Lisboa, quarta-feira
Hoje, ao chegar ao trabalho, fui apanhado de surpresa. Os colegas estavam em clima de festa, e durante um instante fiquei a matutar: Será algum feriado que esqueci? Logo percebi que era algo diferente. O António sorriu-me e explicou: Estamos a celebrar porque a minha mulher, finalmente, está grávida!
Toda a gente à minha volta ficou realmente contente pelo António. Notei a animação no ar, mas, de repente, o Carlos aproximou-se de mim e comentou: És o primeiro homem que conheço a festejar a gravidez da esposa. Normalmente, comemora-se apenas depois do bebé nascer. És mesmo um tipo porreiro! Olha, prepara-te porque toda a gente vai começar a dar-te mil conselhos e a contar-te histórias aterradoras sobre a paternidade. Eu fiquei ali, um pouco admirado, sem saber o que responder.

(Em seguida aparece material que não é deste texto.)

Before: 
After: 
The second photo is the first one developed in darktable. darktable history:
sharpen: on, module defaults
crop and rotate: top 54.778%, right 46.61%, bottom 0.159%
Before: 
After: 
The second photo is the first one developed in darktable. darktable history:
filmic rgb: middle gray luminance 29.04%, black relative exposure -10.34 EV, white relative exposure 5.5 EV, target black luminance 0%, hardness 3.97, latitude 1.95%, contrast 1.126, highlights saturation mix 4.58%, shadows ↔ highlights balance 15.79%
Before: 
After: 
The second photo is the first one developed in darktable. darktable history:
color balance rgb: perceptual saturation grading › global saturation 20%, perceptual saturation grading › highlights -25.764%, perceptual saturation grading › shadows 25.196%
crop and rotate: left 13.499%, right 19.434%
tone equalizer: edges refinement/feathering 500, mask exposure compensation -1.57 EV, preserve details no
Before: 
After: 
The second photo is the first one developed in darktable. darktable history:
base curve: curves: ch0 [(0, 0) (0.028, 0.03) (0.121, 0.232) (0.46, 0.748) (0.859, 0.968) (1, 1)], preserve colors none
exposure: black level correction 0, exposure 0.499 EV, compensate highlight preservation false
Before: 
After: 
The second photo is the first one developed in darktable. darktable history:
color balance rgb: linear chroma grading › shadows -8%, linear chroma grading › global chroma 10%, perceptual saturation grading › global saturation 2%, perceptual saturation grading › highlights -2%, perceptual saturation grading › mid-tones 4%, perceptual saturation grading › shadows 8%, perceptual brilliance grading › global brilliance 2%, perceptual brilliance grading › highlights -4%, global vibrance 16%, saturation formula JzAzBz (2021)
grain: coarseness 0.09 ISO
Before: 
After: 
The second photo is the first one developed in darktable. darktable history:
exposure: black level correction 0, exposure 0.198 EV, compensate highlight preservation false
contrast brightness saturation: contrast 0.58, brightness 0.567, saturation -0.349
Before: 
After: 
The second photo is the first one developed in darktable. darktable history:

Carlos confirmou: Nos próximos nove meses, vais ter de satisfazer todos os desejos e manias da tua esposa. A minha não me deixou descansar quando nasceu o nosso primeiro filho! Ela vai pedir-te tudo e mais alguma coisa, e depois já não vais achar isto tão divertido. O João quis saber: Quantos filhos tens e que idade têm? O Carlos respondeu: Dois, mas já nem sei que idade têm ao certo. Acho que a minha filha faz sete… ou será seis? Subitamente, fiquei calado a pensar.
Quando cheguei a casa, abracei com carinho a minha querida mulher, Leonor. Ainda bem que ninguém no escritório sabe que vais dar à luz daqui a uns dias. Eles ainda acham que faltam nove meses! Vais acabar por contar, não consegues resistir. Leonor riu-se e disse: Vou tentar não contar, mas não prometo nada. Dias depois, Leonor deu à luz um menino saudável, a quem demos o nome de Tomás.
Tirei uns dias de folga do trabalho para ajudar Leonor e o bebé. Tenho-me apressado a regressar a casa todos os dias, e os colegas não entendem o motivo. Sinto sempre que a família está acima de tudo, e isso nunca vai mudar para mim.